1878, "Mary had a Little Lamb"- Tom Edison. Still waiting for aluminum foil/cylinder re-issues, I need a copy of The White Album in yet another format.
1980, Supertramp, Crime Of The Century was the LP. 1980 and onward was the beginning of my hi-fi journey and collection of recorded music.
Local radio station KDWB 63 compiled a album of 1963 top music called "63 dream hits"
Summer of 1972 and it was a 45 of the Raspberries "Go All the Way". My neighbor Edmund Malama and I played it on my mom's Zenith hifi on a cart with the flower pot speakers until it drove her batty.
around 1970, cut out from the back of a cereal box (I know, its not "vinyl"), I think is was the Monkees "Last Train to Clarksville". Around same time, Up, up and away (5th dimension), and Crocodile Rock/Eldeberry Wine on a 45. My music choices have changed, but still a vinyl addict.
First LP Beach Boys, All Summer Long, maybe '64. Not sure about first single (45).
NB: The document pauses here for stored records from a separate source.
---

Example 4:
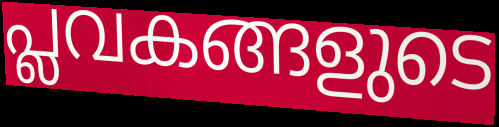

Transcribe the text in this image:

പ്ലവകങ്ങളുടെ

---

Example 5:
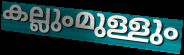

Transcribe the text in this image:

കല്ലുംമുള്ളും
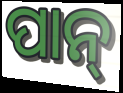
ପାନ୍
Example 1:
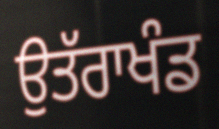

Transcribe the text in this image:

ਉਤੱਰਾਖੰਡ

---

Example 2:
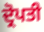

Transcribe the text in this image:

ਦ੍ਰੋਪਤੀ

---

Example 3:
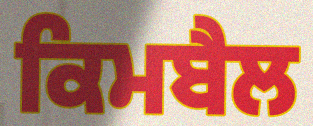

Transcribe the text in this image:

ਕਿਮਬੈਲ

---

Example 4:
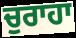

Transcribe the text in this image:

ਚੁਰਾਹਾ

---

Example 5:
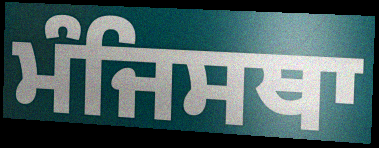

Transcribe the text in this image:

ਮੰਜਿਸਥਾ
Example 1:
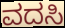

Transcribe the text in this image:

ವದಸಿ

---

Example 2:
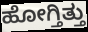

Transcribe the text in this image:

ಹೋಗ್ತಿತ್ತು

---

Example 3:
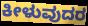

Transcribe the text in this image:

ಕೀಳುವುದರ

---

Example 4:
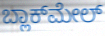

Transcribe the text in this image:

ಬ್ಲಾಕ್‌ಮೇಲ್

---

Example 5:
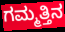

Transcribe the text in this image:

ಗಮ್ಮತ್ತಿನ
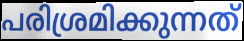
പരിശ്രമിക്കുന്നത്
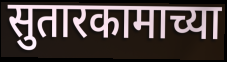
सुतारकामाच्या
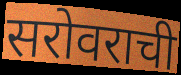
सरोवराची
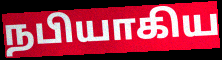
நபியாகிய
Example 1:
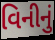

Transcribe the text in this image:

વિનીનું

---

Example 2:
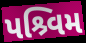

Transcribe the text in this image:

પશ્ર્વિમ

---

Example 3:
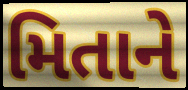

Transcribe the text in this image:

મિતાને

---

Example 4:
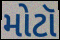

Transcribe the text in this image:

મોટૉ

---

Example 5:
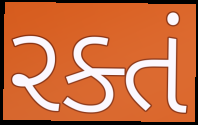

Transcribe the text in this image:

રક્તં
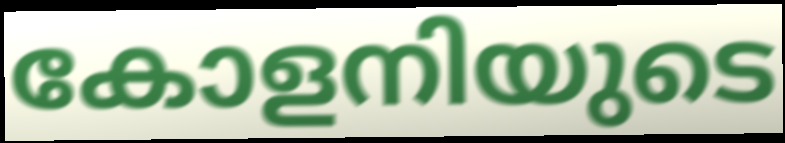
കോളനിയുടെ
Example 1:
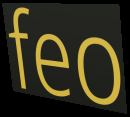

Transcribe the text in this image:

feo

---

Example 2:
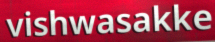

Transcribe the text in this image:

vishwasakke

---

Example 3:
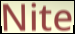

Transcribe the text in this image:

Nite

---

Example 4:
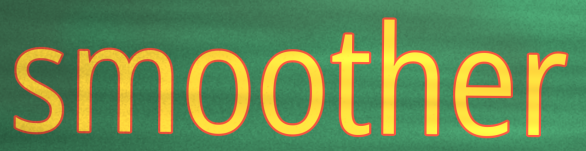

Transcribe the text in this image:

smoother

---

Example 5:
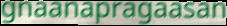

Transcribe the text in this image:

gnaanapragaasan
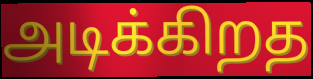
அடிக்கிறத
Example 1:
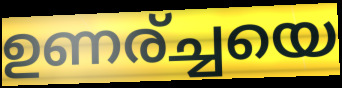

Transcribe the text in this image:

ഉണര്ച്ചയെ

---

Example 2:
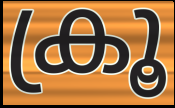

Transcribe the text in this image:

ക്രൂ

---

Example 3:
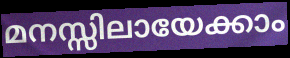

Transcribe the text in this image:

മനസ്സിലായേക്കാം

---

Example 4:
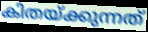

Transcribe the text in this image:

കിതയ്ക്കുന്നത്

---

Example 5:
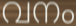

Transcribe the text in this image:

വനം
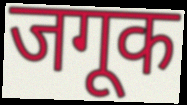
जगूक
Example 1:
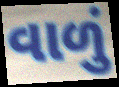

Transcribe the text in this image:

વાળું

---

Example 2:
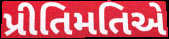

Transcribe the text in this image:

પ્રીતિમતિએ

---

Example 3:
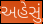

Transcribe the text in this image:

અહેસું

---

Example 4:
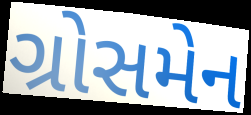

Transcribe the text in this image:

ગ્રોસમેન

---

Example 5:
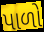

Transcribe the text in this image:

પાળો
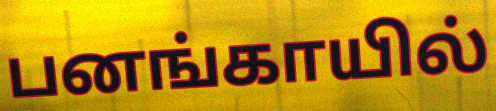
பனங்காயில்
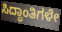
ಸಿದ್ಧಾಂತಿಗಳೇ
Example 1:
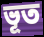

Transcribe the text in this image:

ভূত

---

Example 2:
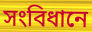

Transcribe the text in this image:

সংবিধানে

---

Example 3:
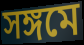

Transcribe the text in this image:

সঙ্গমে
Does "tee shirts, cut-off's and a pair of thongs" mean the same thing now as it did then?
You should stop now Brinmeliss before the Fun Police arrest you brother!!! You're almost to 100 posts!!! Obviously, no one is enjoying this besides you(and 1000 other loonies like me...) Too good. LOL
It' has probably been a topic on here before but I'm em enjoying all the posts. A walk down memory lane, pretty cool. Thanks for the responses. Best.
Dsper, my neighbors and I delivered newspapers to the house where Iron Butterfly lived, in San Diego, way before they were popular.
My first 'vinyl' LP record.....
was Rolling Stones, Got LIVE If You Want It. 1966
(I was 14)
First vinyl I bought was Bill Haley & The Comets, "Rock Around the Clock" on a 45. I believe that was 1955 and I was 13. That was after receiving a Steelman portable radio/record player for Christmas. The first LP was "Party Doll" by Buddy Knox, I think in 1957.
My family always had a record player which they continued to use even after buying our first TV. As a kid I received a few 78 albums for Christmas and such but those were not vinyl. They were truly albums and included 4 or 5 records each. Those included Spike Jones' "Nutcracker Suite", Gene Autry singing western songs, and "Bozo Under the Sea" by a popular clown character of the time.
So, does this admission make me the oldest fart here?
In 1955 my local record shop sold 45's @ 79 each or 3 for $2.00.Taking advantage of the sale my first purchase of 45's
Down The Road by The Cadillac's
The Verdict by The 5 Keys
Don't Ever Leave Me by The Rivileers.
All my friends listened to Alan Freed on WINS and loved the music
Bought countless 45's since the early 60's when the Beatles were the biggest, hottest, hippest thing to hit the airwaves. I didn't buy an lp until '71 when the Black Sabbath "Paranoid" release became available in the U.S. Had to Wiki that to get the date correct.
1977. Slave's self titled album. Mark Adams, may he rest in peace, was the greatest Funk bassist of his time.